ByteDance’s TokenMixer-Large: Scaling Ranking Models

Key Takeaways
- •Mixing‑Reverting blocks preserve residual alignment for deep ranking nets
- •Pure GEMM‑only design lifts GPU utilization to ~60% MFU
- •Sparse‑per‑token MoE scales model to 7 B parameters with low latency
- •Token parallelism cuts communication steps, boosting serving throughput 29%
- •FP8 quantization yields 1.7× speedup with minimal AUC loss
Pulse Analysis
The recommendation‑system landscape has long wrestled with the dichotomy between massive embedding tables and compute‑intensive models. Traditional DLRMs rely on a patchwork of operators—DeepFM, DCN, LHUC—that are memory‑bandwidth bound, capping GPU utilization well below 20%. ByteDance’s TokenMixer-Large reframes this problem by adopting a "pure" architecture where grouped matrix multiplications dominate, converting the workload into a compute‑heavy task that modern GPUs like the H100 can exploit efficiently.
At the heart of the breakthrough is the Mixing‑Reverting paradigm.

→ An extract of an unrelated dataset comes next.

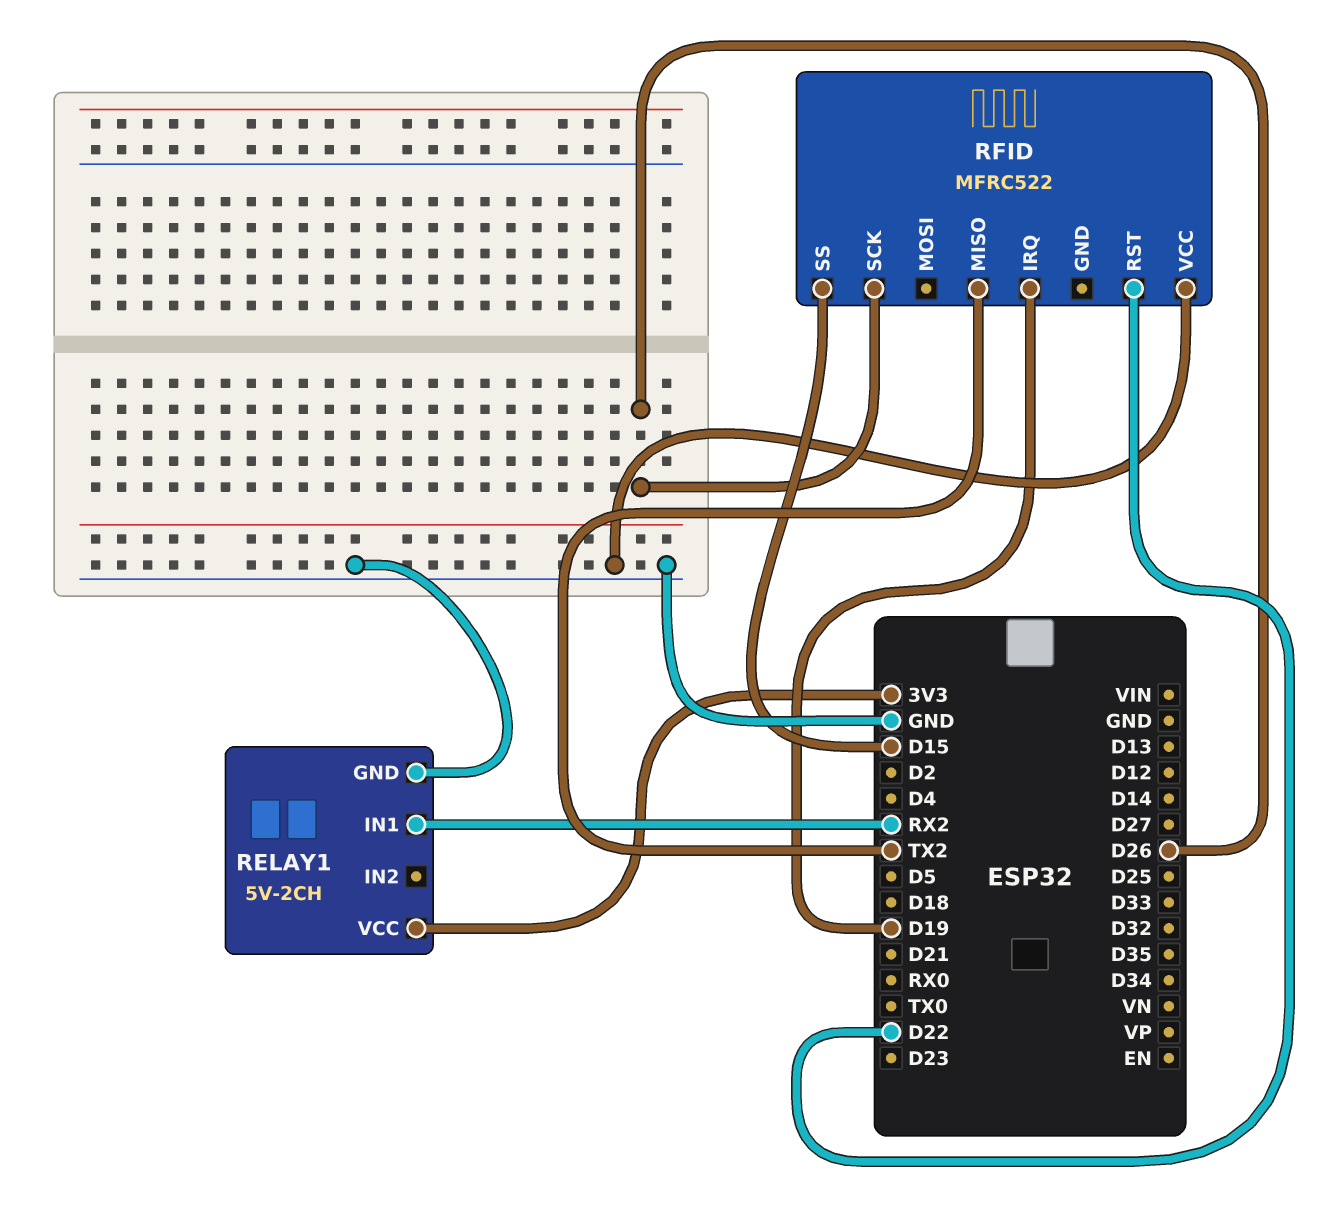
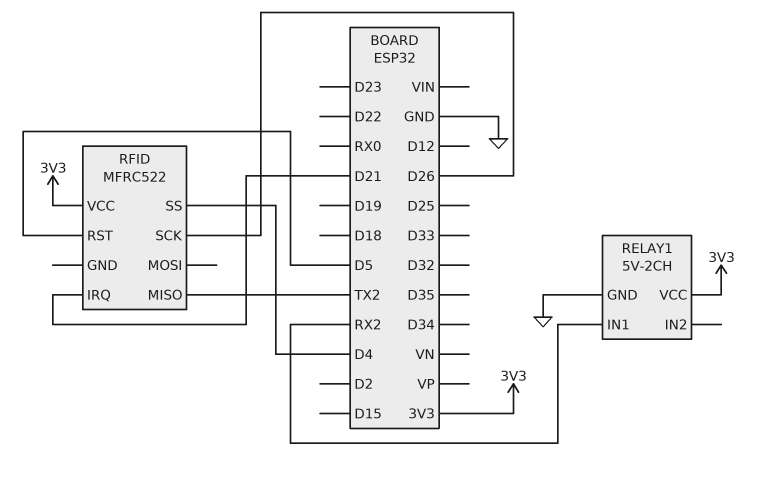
RFID pin IRQ: D19 -> D21
RFID pin RST: D22 -> D5
RFID pin SS: D15 -> D4
RFID pin VCC: GND -> 3V3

By first mixing token information and then reverting to the original dimensionality within each block, the model preserves the identity mapping essential for deep residual networks. This design eliminates gradient decay, allowing the network to scale to dozens of layers. Complementing this, a sparse‑per‑token Mixture‑of‑Experts (MoE) expands capacity to 7 billion parameters without inflating inference latency, while a novel gate‑value scaling technique ensures stable expert training.
The practical impact extends beyond academic interest. Token parallelism shatters the communication bottleneck of conventional tensor parallelism, delivering a 29% throughput gain in production serving. FP8 quantization further accelerates inference by 1.7× with negligible AUC loss, making large‑scale ranking viable under strict latency SLAs. As firms chase LLM‑level scaling laws, TokenMixer-Large offers a concrete blueprint for turning recommendation infrastructure into a high‑throughput, hardware‑friendly engine, heralding a new era where handcrafted feature interactions give way to uniform, scalable blocks.